The British Red Cross has launched an urgent appeal to help Ukraine.
Finally, head to United Help Ukraine (unitedhelpukraine.org) to support a charity focused on providing humanitarian aid to those in need, as well as raising awareness of the conflict.
Write to your MP
Writing a letter to your local MP can help put pressure on the government to act.
This could be encouraging Boris Johnson’s administration to put harsher sanctions on Russia, or even lead the world’s humanitarian response to what’s happened.
In a joint open letter to The Times, charities including Amnesty International and the Refugee Council wrote: “A generation ago, the UK saved the lives of thousands of families from the Balkans through an evacuation and resettlement programme.

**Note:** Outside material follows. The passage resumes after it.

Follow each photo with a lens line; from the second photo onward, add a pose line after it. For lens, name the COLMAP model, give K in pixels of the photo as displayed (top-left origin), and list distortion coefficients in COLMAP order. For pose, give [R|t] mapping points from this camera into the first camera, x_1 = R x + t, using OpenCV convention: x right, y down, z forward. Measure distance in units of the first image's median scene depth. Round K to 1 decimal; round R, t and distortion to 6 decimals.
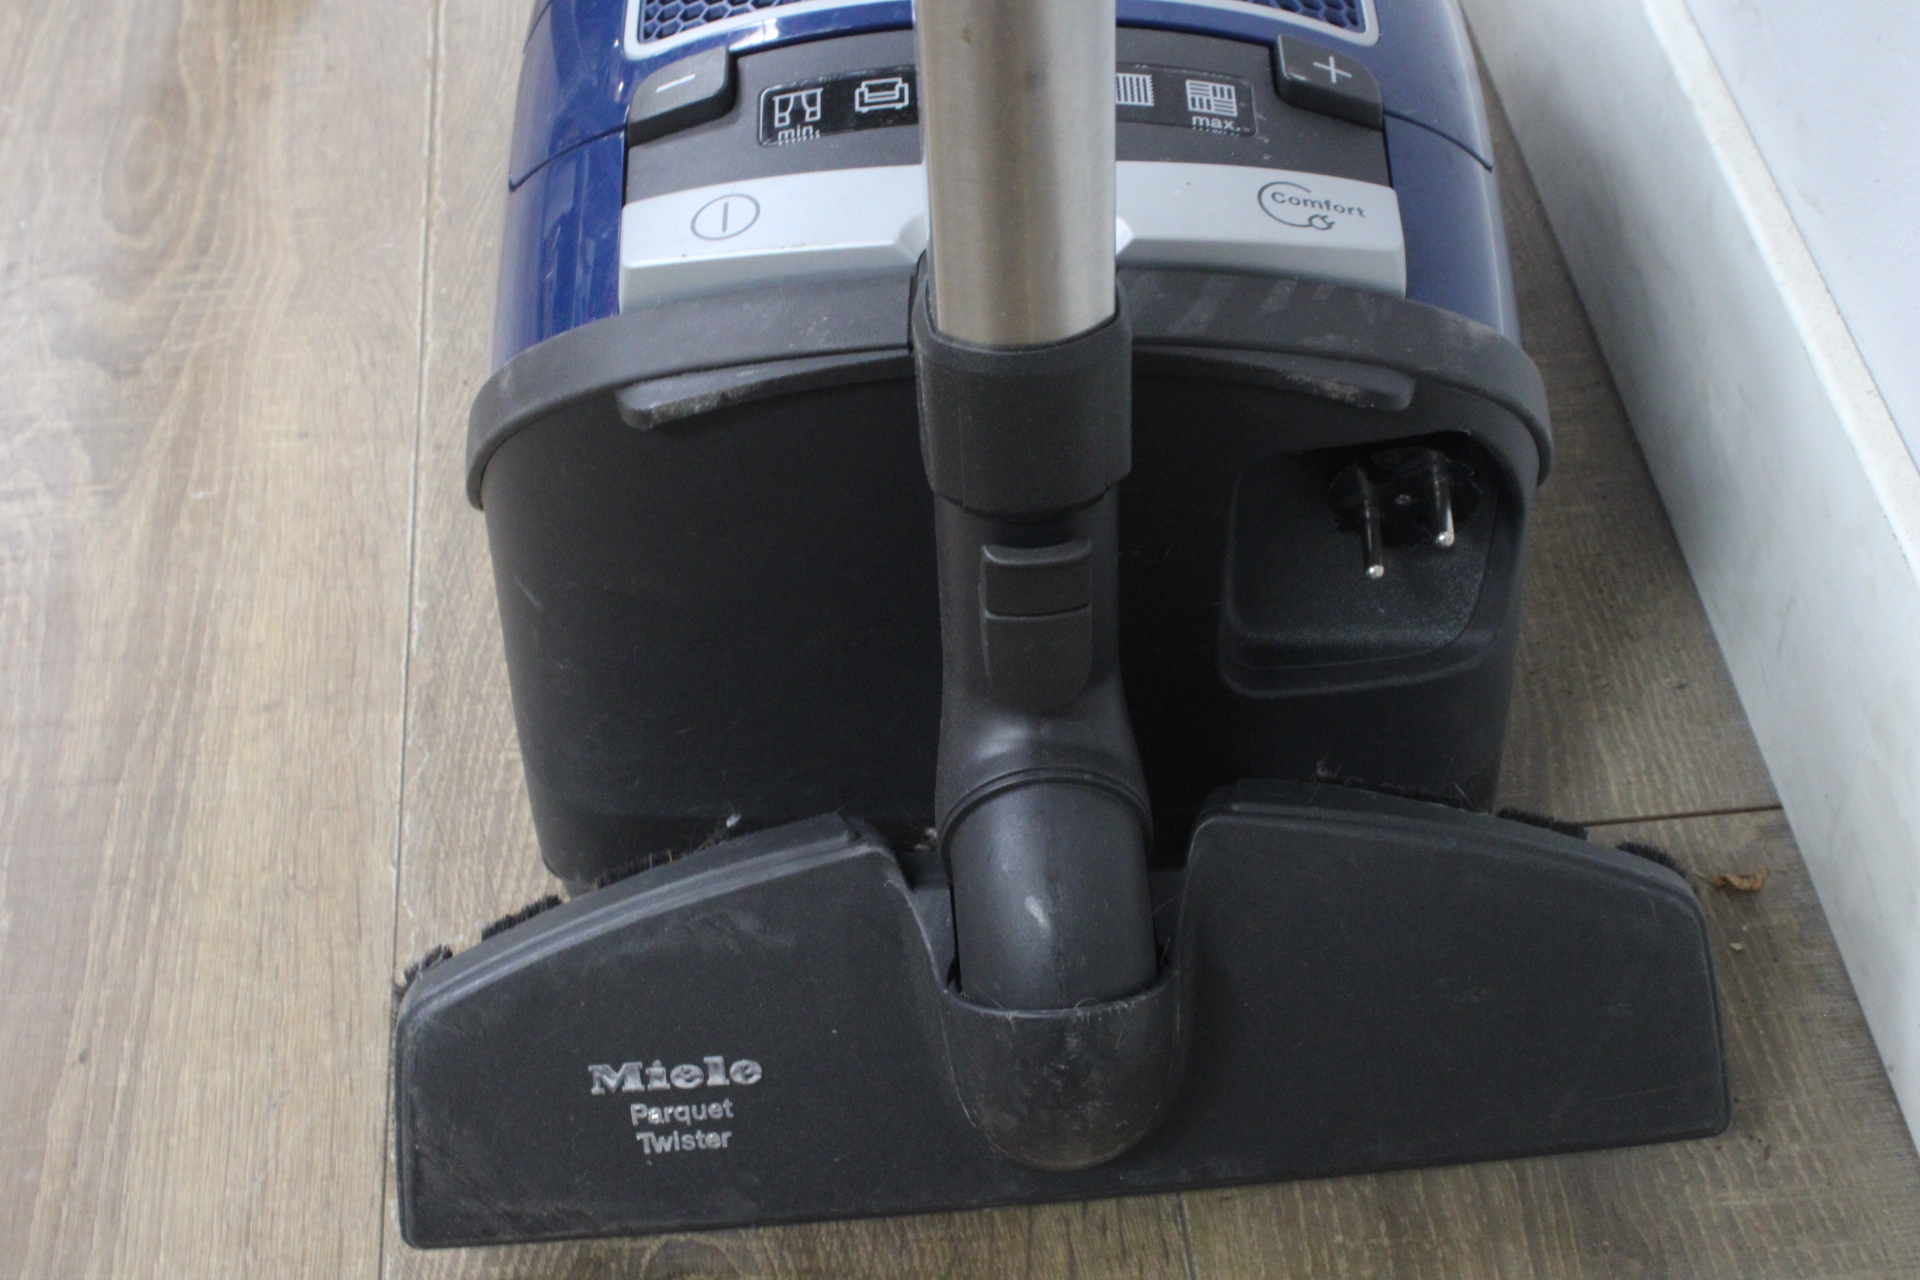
lens RADIAL K [[3045.6, 0, 961.1], [0, 3045.6, 640.0], [0, 0, 1]] dist [0.026982, 0.000000]
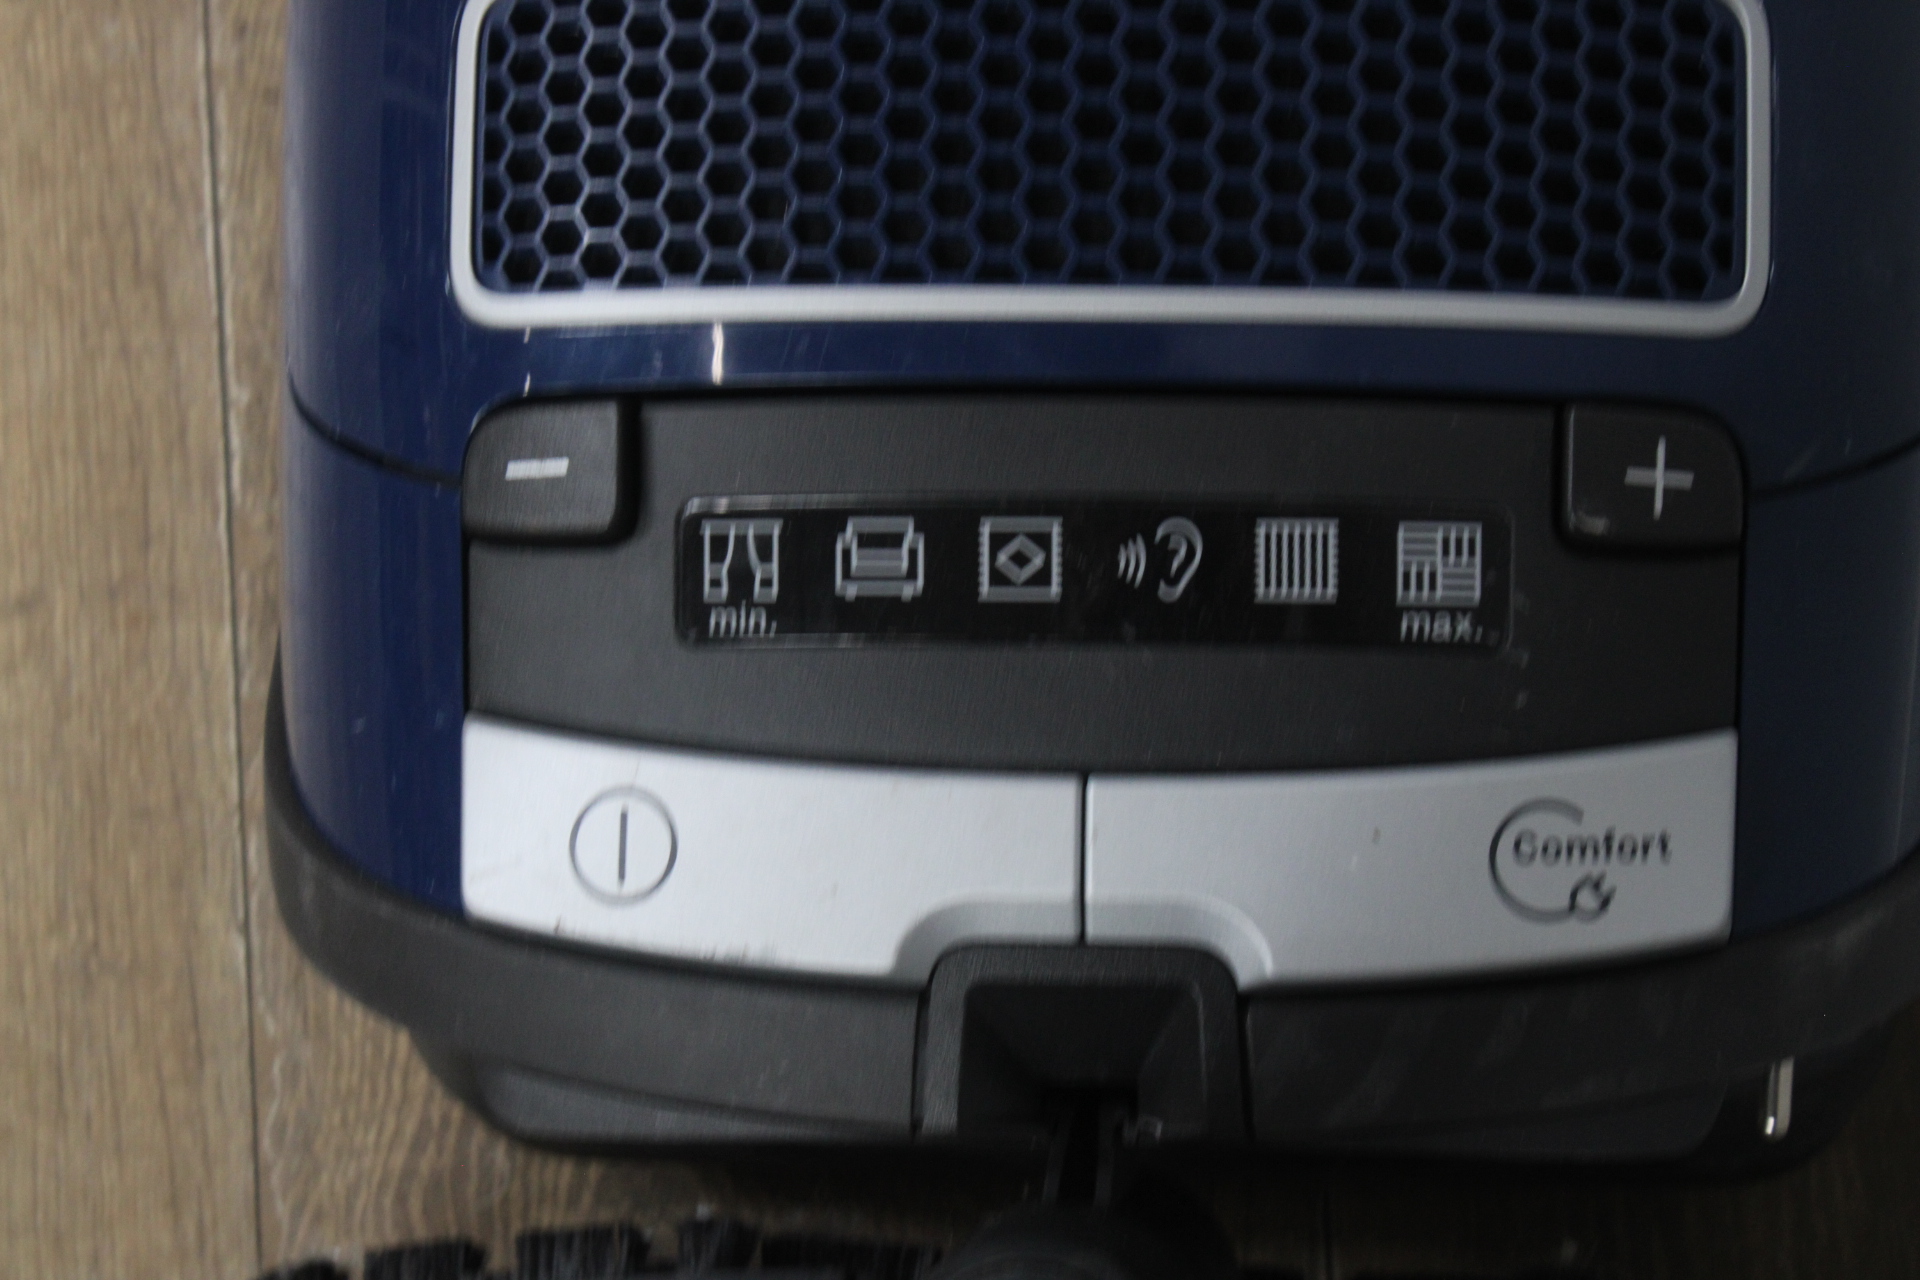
lens RADIAL K [[4869.0, 0, 957.9], [0, 4869.0, 639.4], [0, 0, 1]] dist [0.156484, 0.000000]
pose [[0.996273, 0.034579, -0.079024, 0.055776], [0.024298, 0.766533, 0.641745, -0.668348], [0.082765, -0.641273, 0.762836, 0.229819]]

“The government should now respond with a well-resourced initiative working with councils across the country, to welcome Ukrainians who need sanctuary.”
Support local journalism
The fact we’re so up to date with what’s happening in Ukraine is largely down to the tireless work of journalists reporting on the ground.
To help them continue this crucial work, follow the news from local sources such as The Kyiv Independent (kyivindependent.com – you can also donate on its website) and The New Voice of Ukraine (english.nv.ua).
Educating yourself on the history and nuances of the crisis from respected sources before speaking about it online will help tackle disinformation.
Join a peace protest
This might not seem as direct a way to help Ukrainians as, for example, donating money – but it could still have a big impact.
Joining a peace protest is a public way of showing your support for the people of Ukraine, and putting pressure on those in powerful positions to help those affected.